5. Add jaggery or sugar, if using, and stir until dissolved.

6. Add cardamom powder and salt, and stir well.

7. Cook for an additional 2–3 minutes, until the porridge reaches the desired consistency.

8. Remove it from the heat and let it cool for a few minutes.

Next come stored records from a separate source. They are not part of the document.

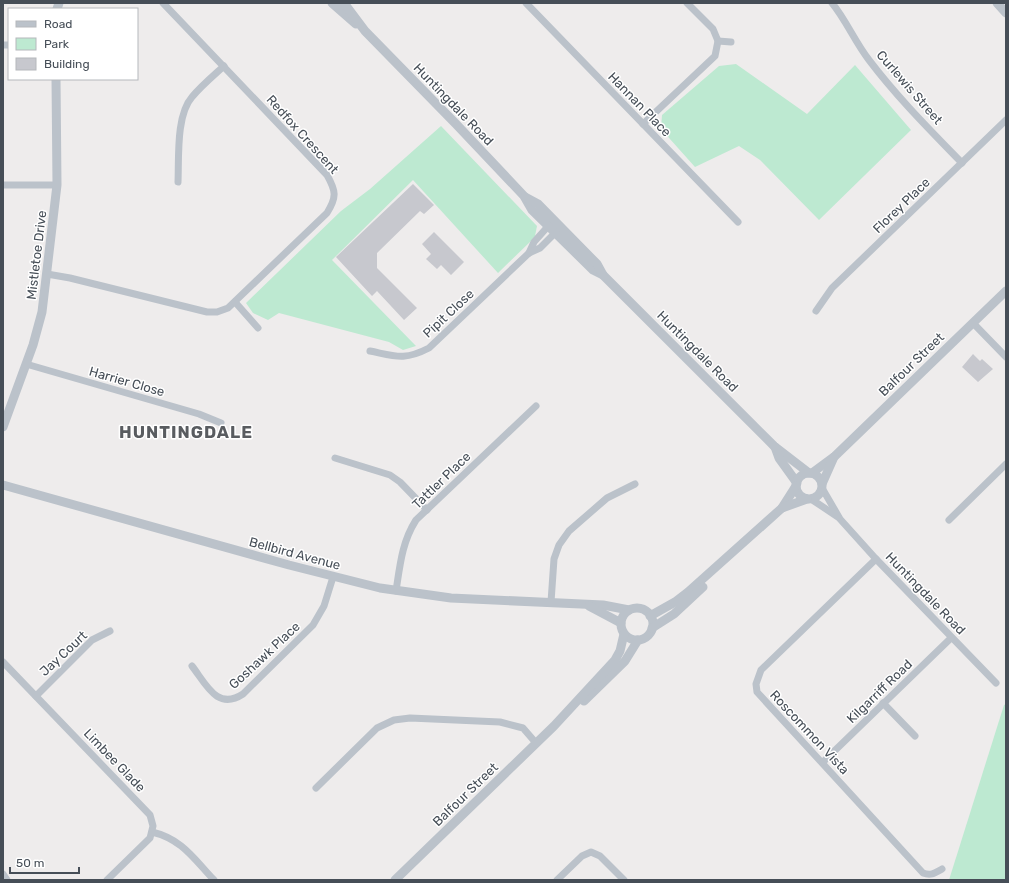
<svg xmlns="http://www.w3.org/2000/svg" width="1009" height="883" font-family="Rubik,sans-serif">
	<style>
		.green { fill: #bde9d1 }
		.building { fill: #c7c8ce }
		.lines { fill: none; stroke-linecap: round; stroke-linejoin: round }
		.minor { stroke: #bbc2ca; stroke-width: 7 }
		.tertiary { stroke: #bbc2ca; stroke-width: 9 }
		.labels { text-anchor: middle; stroke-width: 3; stroke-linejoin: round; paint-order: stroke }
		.street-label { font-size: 13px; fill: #464e57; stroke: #fff }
		.district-label { font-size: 17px; font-weight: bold; letter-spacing: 1px; fill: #595c60; stroke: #fff }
	</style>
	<rect width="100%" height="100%" fill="#eeecec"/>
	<!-- green -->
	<g class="green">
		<path d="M736 64 807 114 855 65 911 130 819 220 760 160 739 146 695 167 661 129 662 115 719 66Z"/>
		<path d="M441 126 537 226 535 236 532 240 498 273 413 180 332 260 416 346 403 350 389 342 279 313 268 320 253 313 246 303 341 211 370 189Z"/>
		<path d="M1006 704V880H949L1004 705Z"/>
	</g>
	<!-- building -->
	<g class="building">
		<path d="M413 184 434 205 424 214 420 211 377 253V268L417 308 404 320 377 291 372 296 336 257Z"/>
		<path d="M434 232 464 262 451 275 441 265 437 269 426 259 431 254 422 244Z"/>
		<path d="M973 354 980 361 982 359 993 369 978 382 962 367Z"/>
	</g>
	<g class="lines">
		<!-- minor -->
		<g class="minor">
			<path d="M526 3 738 222"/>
			<path d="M832 3C846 20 855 42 869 60 897 97 930 130 962 163"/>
			<path d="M718 41 731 42"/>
			<path d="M3 45H9"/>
			<path d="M643 124 715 56 718 41 713 29 687 3"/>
			<path d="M178 182C179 158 176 115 192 97 201 86 213 76 224 66"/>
			<path d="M3 185H57"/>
			<path d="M529 253 534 242 551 223"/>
			<path d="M47 274 70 278 207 312H217L228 308 327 213C337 197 336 191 327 175L163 3"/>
			<path d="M235 302 258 328"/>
			<path d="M816 311 832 288 1006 120"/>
			<path d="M973 323 1006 357"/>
			<path d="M370 351C395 356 404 361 429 348L529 253 540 248 558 230"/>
			<path d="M26 364 199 414 221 423"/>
			<path d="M335 458 390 475 400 482 427 510"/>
			<path d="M822 488 840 519 876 559 996 683"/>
			<path d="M811 499 838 517"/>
			<path d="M949 520 1006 464"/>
			<path d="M876 559 761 670 756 684 757 692 923 873C931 876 935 873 942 869"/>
			<path d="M396 591C400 565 402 542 416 520L536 406"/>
			<path d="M551 602 554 559 559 545 569 531 607 498 635 484"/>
			<path d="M3 662 150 815 153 826 150 838 107 880"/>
			<path d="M192 666C206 684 217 711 243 694L313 625 324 606 333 577"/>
			<path d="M36 696 92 640 110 631"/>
			<path d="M883 703 915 736"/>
			<path d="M823 762 951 638"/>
			<path d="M316 788 377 728 394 720 410 718 500 722 523 728 536 743"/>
			<path d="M152 832C182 839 194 859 214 880"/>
			<path d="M3 874 7 880"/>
			<path d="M557 880 582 856 591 852 600 856 624 880"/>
		</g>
		<!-- tertiary -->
		<g class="tertiary">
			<path d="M332 3 356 24"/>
			<path d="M344 3 365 31 456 124 524 196 532 210 593 270 603 275 774 446 809 473"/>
			<path d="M997 3 1006 13"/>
			<path d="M57 9 59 3"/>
			<path d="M525 197 538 204 597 264 603 275"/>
			<path d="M3 427 33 345 42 312 57 185 56 79"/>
			<path d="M775 447 779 458 797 483"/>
			<path d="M812 473 835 456 1006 291"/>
			<circle cx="809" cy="486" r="13"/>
			<path d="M822 484 834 457"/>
			<path d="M3 485 289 565 380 588 451 598 603 605 629 610"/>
			<path d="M782 508 796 486"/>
			<path d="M589 606 621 623"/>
			<circle cx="637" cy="624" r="16"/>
			<path d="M650 616 675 602 688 592 782 508 807 499"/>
			<path d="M652 628 674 614 703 587"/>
			<path d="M584 701 625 661 638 640"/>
			<path d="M395 880 554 726 615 660 620 651 624 634"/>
		</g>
	</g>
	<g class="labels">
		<!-- street labels -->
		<g class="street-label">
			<text transform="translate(910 87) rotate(49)" y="5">Curlewis Street</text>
			<text transform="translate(454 104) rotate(46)" y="5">Huntingdale Road</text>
			<text transform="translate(640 104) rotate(46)" y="5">Hannan Place</text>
			<text transform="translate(303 134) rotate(48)" y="5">Redfox Crescent</text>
			<text transform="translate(901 205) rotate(-44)" y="5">Florey Place</text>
			<text transform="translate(36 255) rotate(-83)" y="5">Mistletoe Drive</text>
			<text transform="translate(448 313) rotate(-43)" y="5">Pipit Close</text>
			<text transform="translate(698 351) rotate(45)" y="5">Huntingdale Road</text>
			<text transform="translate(911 364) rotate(-44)" y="5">Balfour Street</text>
			<text transform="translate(127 381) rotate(16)" y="5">Harrier Close</text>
			<text transform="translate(441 480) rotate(-44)" y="5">Tattler Place</text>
			<text transform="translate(295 553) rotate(15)" y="5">Bellbird Avenue</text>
			<text transform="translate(926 593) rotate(46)" y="5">Huntingdale Road</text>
			<text transform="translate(63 653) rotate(-43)" y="5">Jay Court</text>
			<text transform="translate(264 655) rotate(-43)" y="5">Goshawk Place</text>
			<text transform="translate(879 691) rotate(-44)" y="5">Kilgarriff Road</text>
			<text transform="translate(810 732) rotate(47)" y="5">Roscommon Vista</text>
			<text transform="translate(115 760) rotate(46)" y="5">Limbee Glade</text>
			<text transform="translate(465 794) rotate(-44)" y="5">Balfour Street</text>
		</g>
		<!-- district labels -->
		<g class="district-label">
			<text x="186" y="438">HUNTINGDALE</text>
		</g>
	</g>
	<!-- border -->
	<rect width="1009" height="883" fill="none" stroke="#464e57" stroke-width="8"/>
	<!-- legend -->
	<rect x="8" y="8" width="130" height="72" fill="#ffffff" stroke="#b5b8bc"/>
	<rect x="16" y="21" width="20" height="6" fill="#bbc2ca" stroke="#b5b8bc"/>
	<text x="44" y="28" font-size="12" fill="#464e57">Road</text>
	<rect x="16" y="38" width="20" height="12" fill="#bde9d1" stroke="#b5b8bc"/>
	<text x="44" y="48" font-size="12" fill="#464e57">Park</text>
	<rect x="16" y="58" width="20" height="12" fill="#c7c8ce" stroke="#b5b8bc"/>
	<text x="44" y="68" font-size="12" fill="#464e57">Building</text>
	<!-- scale -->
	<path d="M10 867v6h69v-6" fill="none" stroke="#464e57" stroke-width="2"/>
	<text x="16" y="867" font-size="12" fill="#464e57" stroke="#ffffff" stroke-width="3" paint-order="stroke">50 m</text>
</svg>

9. Garnish with chopped nuts and dried fruits, if desired, and serve warm.


2.Ragi Pakoda


  • 1 cup ragi flour
  • 1/2 cup besan (gram flour)
  • 1/2 cup chopped onion
  • 1/4 cup chopped coriander leaves
  • 1/4 cup grated carrot
  • 1 tsp ginger paste
  • 1 tsp garlic paste
  • 1 tsp cumin seeds
  • 1 tsp red chilli powder
  • Salt to taste
  • Oil for deep frying



  1. In a mixing bowl, combine the ragi flour, besan, chopped onion, coriander leaves, grated carrot, ginger paste, garlic paste, cumin seeds, red chilli powder, and salt. Mix it well.
  2. Gradually add water to the mixture and mix well to form a thick batter.
  3. Heat oil in a deep frying pan over medium heat.
  4. Using a spoon, drop spoonfuls of the batter into the hot oil and fry until golden brown.
  5. Remove the pakodas from the oil and place them on a paper towel to absorb any excess oil.
  6. Serve the ragi pakodas hot with chutney or ketchup.

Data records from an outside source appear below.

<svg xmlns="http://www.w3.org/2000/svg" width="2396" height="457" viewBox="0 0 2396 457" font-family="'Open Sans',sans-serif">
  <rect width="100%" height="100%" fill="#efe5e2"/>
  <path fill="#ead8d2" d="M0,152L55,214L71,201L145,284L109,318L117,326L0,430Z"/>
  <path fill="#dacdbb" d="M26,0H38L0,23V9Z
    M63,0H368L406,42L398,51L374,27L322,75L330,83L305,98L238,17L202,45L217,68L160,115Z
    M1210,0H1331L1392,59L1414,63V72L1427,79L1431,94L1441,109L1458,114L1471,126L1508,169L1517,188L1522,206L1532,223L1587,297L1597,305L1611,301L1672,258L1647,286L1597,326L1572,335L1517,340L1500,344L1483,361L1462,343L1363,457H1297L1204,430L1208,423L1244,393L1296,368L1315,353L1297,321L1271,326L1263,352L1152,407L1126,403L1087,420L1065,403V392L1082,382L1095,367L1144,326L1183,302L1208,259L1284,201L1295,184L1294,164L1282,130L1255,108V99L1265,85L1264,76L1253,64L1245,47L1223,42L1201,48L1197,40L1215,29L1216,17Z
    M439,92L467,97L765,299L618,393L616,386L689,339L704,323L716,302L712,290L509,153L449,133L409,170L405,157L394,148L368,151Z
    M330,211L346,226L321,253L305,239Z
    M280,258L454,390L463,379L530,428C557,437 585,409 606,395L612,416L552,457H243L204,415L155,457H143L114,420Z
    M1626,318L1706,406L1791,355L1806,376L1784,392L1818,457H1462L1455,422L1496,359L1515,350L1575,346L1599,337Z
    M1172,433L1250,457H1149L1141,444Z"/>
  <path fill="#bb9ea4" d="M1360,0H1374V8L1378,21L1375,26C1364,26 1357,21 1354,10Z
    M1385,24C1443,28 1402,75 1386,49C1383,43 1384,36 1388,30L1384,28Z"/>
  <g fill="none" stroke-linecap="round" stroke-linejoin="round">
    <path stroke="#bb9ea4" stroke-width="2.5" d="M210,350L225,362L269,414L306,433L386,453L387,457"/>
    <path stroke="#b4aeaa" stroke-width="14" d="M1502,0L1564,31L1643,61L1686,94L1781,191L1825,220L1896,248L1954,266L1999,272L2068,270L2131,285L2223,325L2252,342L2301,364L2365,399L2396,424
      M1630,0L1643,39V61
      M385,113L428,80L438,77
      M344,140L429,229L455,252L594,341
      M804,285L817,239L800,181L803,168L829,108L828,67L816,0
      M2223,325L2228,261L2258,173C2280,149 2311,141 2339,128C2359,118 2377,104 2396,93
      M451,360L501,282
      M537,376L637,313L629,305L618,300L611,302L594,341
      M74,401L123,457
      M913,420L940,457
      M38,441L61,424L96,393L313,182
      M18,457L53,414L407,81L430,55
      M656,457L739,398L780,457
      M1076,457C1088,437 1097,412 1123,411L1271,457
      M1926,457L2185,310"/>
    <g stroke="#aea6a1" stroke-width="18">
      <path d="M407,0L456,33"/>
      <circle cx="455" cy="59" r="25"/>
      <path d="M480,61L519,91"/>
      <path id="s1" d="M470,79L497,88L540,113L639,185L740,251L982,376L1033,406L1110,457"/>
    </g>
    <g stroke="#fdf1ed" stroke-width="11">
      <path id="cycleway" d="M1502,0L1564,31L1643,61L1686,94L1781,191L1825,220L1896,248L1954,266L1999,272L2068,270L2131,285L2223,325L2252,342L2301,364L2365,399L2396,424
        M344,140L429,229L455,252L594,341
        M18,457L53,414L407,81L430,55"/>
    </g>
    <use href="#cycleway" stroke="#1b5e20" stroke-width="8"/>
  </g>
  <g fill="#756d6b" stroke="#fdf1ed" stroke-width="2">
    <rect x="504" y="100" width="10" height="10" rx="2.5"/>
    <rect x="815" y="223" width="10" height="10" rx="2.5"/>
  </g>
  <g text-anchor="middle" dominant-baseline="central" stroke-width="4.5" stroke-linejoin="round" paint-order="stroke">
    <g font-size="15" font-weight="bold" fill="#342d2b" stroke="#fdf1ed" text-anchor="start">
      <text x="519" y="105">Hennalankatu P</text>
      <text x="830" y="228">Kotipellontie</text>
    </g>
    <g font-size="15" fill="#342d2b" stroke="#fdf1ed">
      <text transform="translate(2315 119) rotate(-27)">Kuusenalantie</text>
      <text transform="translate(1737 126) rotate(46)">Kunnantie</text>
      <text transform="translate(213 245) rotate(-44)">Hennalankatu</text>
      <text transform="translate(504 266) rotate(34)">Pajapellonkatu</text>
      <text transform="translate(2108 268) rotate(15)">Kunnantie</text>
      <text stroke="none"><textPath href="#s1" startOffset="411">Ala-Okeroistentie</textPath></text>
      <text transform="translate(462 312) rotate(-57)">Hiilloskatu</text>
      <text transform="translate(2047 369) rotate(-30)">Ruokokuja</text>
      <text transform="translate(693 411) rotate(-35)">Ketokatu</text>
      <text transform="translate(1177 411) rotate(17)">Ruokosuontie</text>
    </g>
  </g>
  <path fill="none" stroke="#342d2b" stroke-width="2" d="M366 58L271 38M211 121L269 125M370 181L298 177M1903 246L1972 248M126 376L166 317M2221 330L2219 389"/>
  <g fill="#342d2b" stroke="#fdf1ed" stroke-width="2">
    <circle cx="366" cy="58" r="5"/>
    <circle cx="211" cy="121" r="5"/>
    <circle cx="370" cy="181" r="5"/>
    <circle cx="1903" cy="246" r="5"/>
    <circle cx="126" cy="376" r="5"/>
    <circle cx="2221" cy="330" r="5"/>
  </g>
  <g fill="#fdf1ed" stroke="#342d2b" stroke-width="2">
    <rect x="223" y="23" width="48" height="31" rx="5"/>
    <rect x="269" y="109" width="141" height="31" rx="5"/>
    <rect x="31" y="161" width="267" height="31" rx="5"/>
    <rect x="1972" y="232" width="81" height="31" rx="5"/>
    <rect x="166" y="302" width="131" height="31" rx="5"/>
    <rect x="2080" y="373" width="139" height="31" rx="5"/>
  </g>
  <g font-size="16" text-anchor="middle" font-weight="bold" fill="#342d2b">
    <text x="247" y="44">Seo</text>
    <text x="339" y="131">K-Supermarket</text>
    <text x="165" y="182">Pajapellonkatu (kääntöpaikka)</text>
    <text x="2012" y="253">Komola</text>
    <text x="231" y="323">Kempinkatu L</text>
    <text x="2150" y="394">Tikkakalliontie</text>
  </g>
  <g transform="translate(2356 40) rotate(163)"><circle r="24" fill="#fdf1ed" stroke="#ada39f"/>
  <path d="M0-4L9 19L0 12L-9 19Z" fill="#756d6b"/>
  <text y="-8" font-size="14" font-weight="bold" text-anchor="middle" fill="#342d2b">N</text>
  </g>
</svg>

Enjoy your nutritious and tasty ragi pakodas!

3.Ragi Ladoo


  • 1 cup ragi flour
  • 1/2 cup grated jaggery
  • 1/4 cup ghee (clarified butter)
  • 1/4 cup chopped nuts (almonds, cashews, pistachios)
  • 1/4 tsp cardamom powder
  • 2-3 tbsp milk



  1. Heat ghee in a pan over low heat. Once it melts, add the ragi flour and stir well.
  2. Roast the ragi flour in the ghee for about 10-12 minutes, stirring constantly, until it turns light brown in color and releases a nutty aroma.
  3. Add the grated jaggery and chopped nuts to the pan and mix well.
  4. Continue stirring until the jaggery melts and the mixture becomes sticky and forms a ball.
  5. Add the cardamom powder and mix well.
  6. Turn off the heat and allow the mixture to cool for a few minutes.
  7. Grease your hands with ghee and take small portions of the mixture, and roll them into small balls or ladoo.
  8. If the mixture is too dry, add 1-2 tablespoons of milk to make it moist and easy to roll.
  9. Store the ragi ladoo in an airtight container and serve them as a healthy and delicious snack.


4.Ragi Cookies


  • 1 cup ragi flour
  • 1/2 cup whole wheat flour
  • 1/2 cup powdered sugar
  • 1/2 cup softened unsalted butter
  • 1 tsp vanilla extract
  • 1/4 tsp salt
  • 1/4 tsp baking soda
  • 2-3 tbsp milk



  1. In a mixing bowl, whisk together the ragi flour, whole wheat flour, powdered sugar, salt, and baking soda.
  2. Add the softened unsalted butter to the bowl and mix well using your hands or a hand mixer until the mixture becomes crumbly.
  3. Add vanilla extract and 1-2 tablespoons of milk to the mixture and mix well to form a smooth dough.
  4. Preheat the oven to 350°F (180°C) and line a baking tray with parchment paper.
  5. Take small portions of the dough and roll them into small balls or flatten them into cookie shapes.
  6. Place the cookies on the prepared baking tray, leaving some space between them.
  7. Bake the cookies for 15-20 minutes, or until they turn golden brown around the edges.
  8. Remove the cookies from the oven and allow them to cool on the tray for a few minutes.
  9. Transfer the cookies to a wire rack to cool completely before serving.


5.Ragi Dosa


  • 1 cup ragi flour
  • 1/2 cup urad dal
  • 1/2 cup rice
  • Salt to taste
  • Oil or ghee for cooking



  1. Rinse and soak urad dal and rice separately in water for 4-6 hours.
  2. Drain the water and grind the urad dal and rice separately in a mixer grinder to form a smooth batter.
  3. Mix the urad dal and rice batters together in a mixing bowl and add ragi flour and salt to taste.
  4. Mix well and add water as needed to form a thin batter with a pouring consistency.
  5. Cover the batter and keep it aside for 6-8 hours or overnight to ferment.
  6. Heat a non-stick pan or a cast-iron tawa over medium heat.
  7. Grease the tawa with oil or ghee.
  8. Pour a ladle full of batter onto the tawa and spread it evenly in a circular motion.
  9. Drizzle some oil or ghee around the edges and cook until the dosa turns golden brown and crisp.
  10. Flip the dosa over and cook the other side for a minute or until it turns golden brown.
  11. Remove the dosa from the tawa and serve it hot with chutney or sambar.